How we cite our quotes: Story Number.Paragraph
Quote #7
Why interfere when it's something between children? A lot of good it did me with my older daughters when I gave them advice about their matches! I talked and I talked, I advised and advised, poured out the whole Torah—and who ended up the fool? Tevye! (8.67)
Awesome. So Tevye's two strategies for dealing with his daughters' marriages are: meddle, meddle, meddle; or totally ignore it. No in-betweens for this guy.
Quote #8
To tell the truth, my wife Golde, God rest her soul, was the wisest one of all, if only because she saw what was going on around her, said goodbye to this foolish world, and left it. Tell me yourself—rather than suffering because of daughters, as Tevye has, is it not a thousand times better to lie in the ground and bake bagels? How did our rabbis say: Regardless of thy will thou livest—man does not take his fate into his own hands, and if he does he gets his knuckles rapped. (9.11)
What a weird bit here. Even though the ending yet again reinforces Tevye's main point about how God is in constant control of everything so just get your hands off the wheel already, the first part about Golde reveals that she was wise enough to actually grab some control back from God and His plans. Sure, it was by dying and all, but still, the language totes makes it sound like it was her own decision to forget the worldly nonsense around her.
Quote #9
What do you say, Pani Sholem Aleichem? You're a Jew yourself who writes books and gives advice to everybody. Tell me, what should Tevye have done? Should he have embraced [Chava] as one of his own, hugged and kissed her, as we say on Yom Kippur at Kol Nidrei, I have pardoned according to Thy word—come back to me, you are my child? Or should I have turned my back on her, as I did before, and told her, Lech l'cho—get thee gone, go back to where you came from? No, imagine that you are in Tevye's place, and tell me honestly, as a true and good friend, what you would have done.
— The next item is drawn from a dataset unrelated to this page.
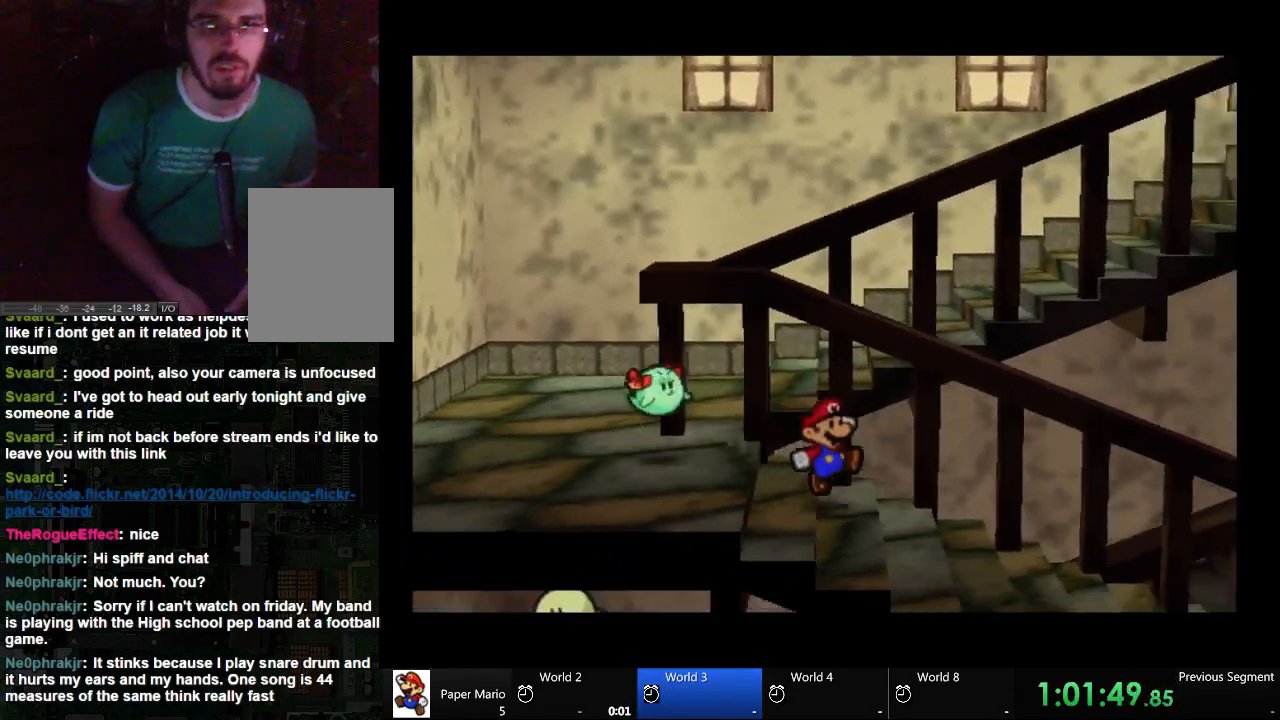
{"buttons": [], "left_stick": "right", "right_stick": "center", "events": []}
And if you cannot tell me right away, I will give you time to think it over. (9.77)
This might be the only time where Tevye actually quotes conflicting Biblical verses to cover both sides of a particular argument. Maybe this is just a way to wink at the idea that Sholem Aleichem is actually the writer who is puzzling out how to conclude the plot of this work—so it really is up to him to imagine himself in Tevye's place, making the decision.